Je vous remercie d'avoir rappelé les explications initiales que j'avais fournies sur cette expression, car mes propos ont pu être caricaturés par la suite. Au cours des vingt dernières années, notre industrie de défense n'avait jamais été confrontée à un client en guerre. Et vous avez mille fois raison de rappeler ce qu'on ne dira jamais assez : nous ne sommes pas en guerre.
Nous sommes le principal client de notre BITD ; il n'en demeure pas moins que la BITD française peut avoir des clients en guerre. Avant la guerre en Ukraine, l'analyse stratégique faisait valoir que ni la lutte contre le terrorisme ni les différentes missions dans lesquelles les armées étaient engagées ne demandaient une mobilisation spéciale de nos industriels, car la gestion des stocks était adaptée à ces demandes et la visibilité était suffisante.
La guerre en Ukraine a réveillé un débat dans lequel le côté droit de l'hémicycle a dit craindre que l'aide à l'Ukraine ne déshabille l'armée française et même jugé dangereux d'aider ce pays – bien des choses ont été dites en ce sens. Je ne reviens pas sur la doctrine d'aide à l'Ukraine ; rappelons simplement que la BITD a la capacité de compléter ses stocks, voire de les augmenter. C'était d'ailleurs l'objet de l'amendement de Benjamin Haddad et d'autres parlementaires de la majorité sur le fonds de soutien qui permet de connecter l'État ukrainien à notre BITD. Nous avons donc vu émerger la différence entre le mode de paix – nous formons tous le vœu qu'il revienne – et l'installation d'une forme d'intensité chez un des clients alliés – c'est le cas de l'Ukraine aujourd'hui – qui demande des capacités de production plus rapides, demande traduite par l'injonction d'aider plus et plus vite.

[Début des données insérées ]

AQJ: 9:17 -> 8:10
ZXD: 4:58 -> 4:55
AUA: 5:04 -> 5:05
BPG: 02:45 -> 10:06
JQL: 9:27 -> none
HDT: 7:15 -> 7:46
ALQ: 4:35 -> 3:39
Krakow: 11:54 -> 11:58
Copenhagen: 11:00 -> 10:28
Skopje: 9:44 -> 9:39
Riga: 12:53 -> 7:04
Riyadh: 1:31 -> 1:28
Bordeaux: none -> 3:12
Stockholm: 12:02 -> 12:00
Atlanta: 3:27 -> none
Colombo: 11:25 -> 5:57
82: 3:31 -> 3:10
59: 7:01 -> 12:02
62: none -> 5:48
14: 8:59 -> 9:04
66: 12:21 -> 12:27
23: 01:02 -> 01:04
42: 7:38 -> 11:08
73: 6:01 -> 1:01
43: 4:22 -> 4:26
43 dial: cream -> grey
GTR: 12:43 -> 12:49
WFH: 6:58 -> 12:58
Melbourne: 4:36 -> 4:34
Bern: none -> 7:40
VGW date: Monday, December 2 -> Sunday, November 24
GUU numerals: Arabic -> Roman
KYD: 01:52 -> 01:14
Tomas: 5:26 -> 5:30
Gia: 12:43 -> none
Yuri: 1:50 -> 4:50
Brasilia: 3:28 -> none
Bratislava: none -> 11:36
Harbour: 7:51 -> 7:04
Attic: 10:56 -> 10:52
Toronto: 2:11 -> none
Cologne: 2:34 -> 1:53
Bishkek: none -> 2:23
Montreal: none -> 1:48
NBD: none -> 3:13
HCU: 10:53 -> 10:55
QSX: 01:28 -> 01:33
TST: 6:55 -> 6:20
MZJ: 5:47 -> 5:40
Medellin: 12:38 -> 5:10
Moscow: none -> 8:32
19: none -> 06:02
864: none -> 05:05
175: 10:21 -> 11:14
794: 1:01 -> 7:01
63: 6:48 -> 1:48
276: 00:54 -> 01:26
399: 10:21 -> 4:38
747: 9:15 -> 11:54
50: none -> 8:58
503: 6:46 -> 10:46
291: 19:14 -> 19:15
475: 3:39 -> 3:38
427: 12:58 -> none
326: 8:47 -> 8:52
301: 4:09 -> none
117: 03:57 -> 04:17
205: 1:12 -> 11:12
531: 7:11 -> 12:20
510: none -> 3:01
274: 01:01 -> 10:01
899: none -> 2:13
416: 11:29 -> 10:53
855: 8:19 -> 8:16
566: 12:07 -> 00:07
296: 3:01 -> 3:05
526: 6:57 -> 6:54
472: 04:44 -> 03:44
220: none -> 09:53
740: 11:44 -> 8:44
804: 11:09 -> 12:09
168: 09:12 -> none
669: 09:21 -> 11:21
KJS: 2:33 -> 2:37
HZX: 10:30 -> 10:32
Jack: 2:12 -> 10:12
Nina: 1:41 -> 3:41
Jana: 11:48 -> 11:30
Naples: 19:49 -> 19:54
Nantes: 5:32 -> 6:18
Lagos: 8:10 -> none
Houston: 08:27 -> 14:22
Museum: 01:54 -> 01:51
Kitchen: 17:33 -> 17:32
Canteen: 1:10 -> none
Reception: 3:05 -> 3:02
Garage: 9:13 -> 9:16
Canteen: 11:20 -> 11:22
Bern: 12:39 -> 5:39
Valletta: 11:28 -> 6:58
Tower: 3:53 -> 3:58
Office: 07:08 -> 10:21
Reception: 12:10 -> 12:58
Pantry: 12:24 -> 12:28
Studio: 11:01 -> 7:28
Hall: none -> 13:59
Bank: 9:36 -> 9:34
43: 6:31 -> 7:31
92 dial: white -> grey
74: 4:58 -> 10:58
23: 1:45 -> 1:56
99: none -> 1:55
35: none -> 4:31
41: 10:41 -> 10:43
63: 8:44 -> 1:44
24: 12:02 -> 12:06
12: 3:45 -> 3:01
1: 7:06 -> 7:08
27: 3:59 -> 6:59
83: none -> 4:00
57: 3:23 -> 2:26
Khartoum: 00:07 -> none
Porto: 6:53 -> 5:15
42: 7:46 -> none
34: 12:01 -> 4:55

Il existe donc bien une économie de guerre pour faire face à une guerre qui est déjà là, car la vocation de la BITD n'est pas uniquement intérieure, ce qui garantit un certain équilibre. Elle est universelle et elle se traduit aujourd'hui par la nécessité de produire plus vite. Nous discutons ici de la forme, mais nous discuterons plus tard du fond de cette question, qui concerne notamment les mécanismes européens d'achat. Les délais de production et de livraison peuvent nous mettre en position désavantageuse par rapport à nos concurrents.
L'expression « économie de guerre » ne doit donc pas être dissociée du contexte dans lequel elle a émergé : malheureusement, la guerre est sous nos yeux. Cela étant dit, je vois arriver d'autres amendements sur ce sujet et j'espère que ce n'est pas le fait que cette expression ait été employée par le Président de la République qui suscite vos réactions ; je n'ose l'imaginer.